[Tanwydd]

Posted on May 10

Phantomime: I Spent Three Articles Explaining Bot Detection. Here's the Library I Built to Beat It.

#webdev #python #automation #opensource

If you've been following this series, you already know the full picture.

We started with TLS fingerprinting — the fact that Python's HTTP stack sends a ClientHello that looks nothing like Chrome, and that alone is enough to get blocked before a single line of page JavaScript ever runs.

Then Canvas fingerprinting — why randomizing the canvas output on every call is actually worse than doing nothing, and why real browsers produce stable, hardware-bound hashes that your bot needs to replicate correctly.

Then behavioral fingerprinting — mouse trajectories, keystroke timing distributions, scroll inertia, and why fixing TLS and canvas still isn't enough if your mouse teleports to coordinates in zero milliseconds.

- **EXERCISES**
• 1. Translate this sentence from the post on bot detection into Spanish: "If you've been following this series, you already know the full picture."
• 2. Reproduce word for word the part of the bot detection post from "Phantomime: I Spent" to "to replicate correctly.".

- **INFORMATION PROVIDED**

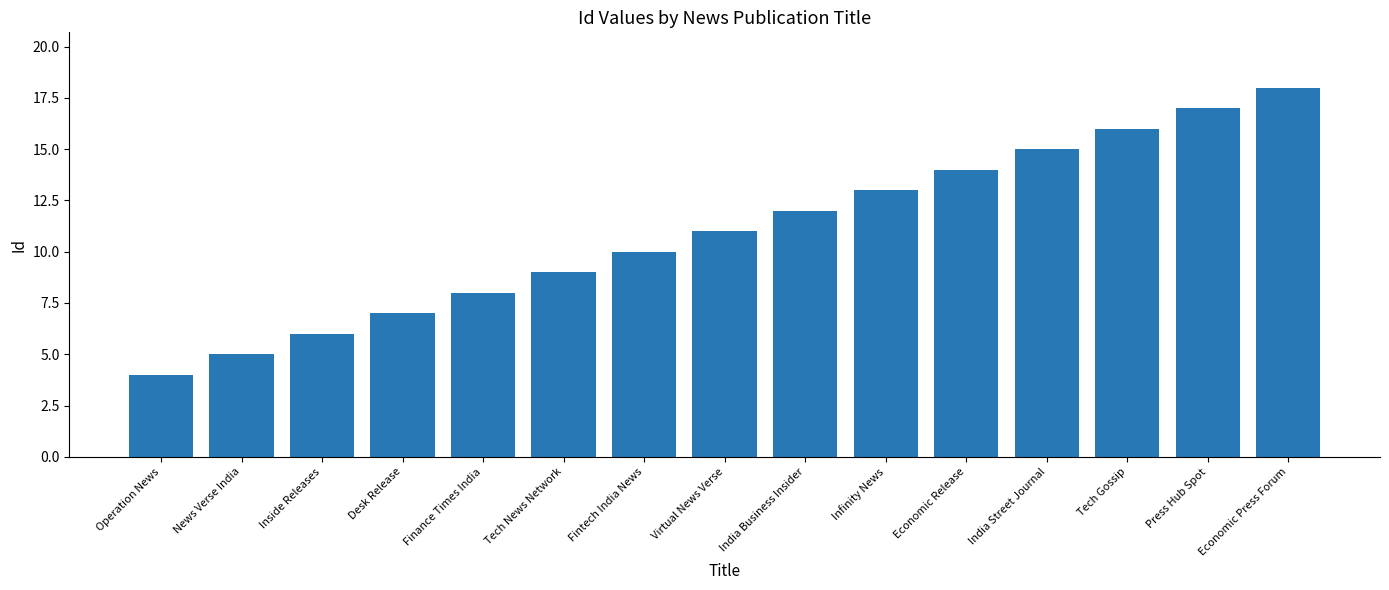

Reading left to right, transcribe all the data shown in this chart.

4	5	6	7	8	9	10	11	12	13	14	15	16	17	18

- **EXPECTED RESPONSES**
• 1. Si has estado siguiendo esta serie, ya conoces el panorama completo.

• 2.
Phantomime: I Spent Three Articles Explaining Bot Detection. Here's the Library I Built to Beat It.

#webdev #python #automation #opensource

If you've been following this series, you already know the full picture.

We started with TLS fingerprinting — the fact that Python's HTTP stack sends a ClientHello that looks nothing like Chrome, and that alone is enough to get blocked before a single line of page JavaScript ever runs.

Then Canvas fingerprinting — why randomizing the canvas output on every call is actually worse than doing nothing, and why real browsers produce stable, hardware-bound hashes that your bot needs to replicate correctly.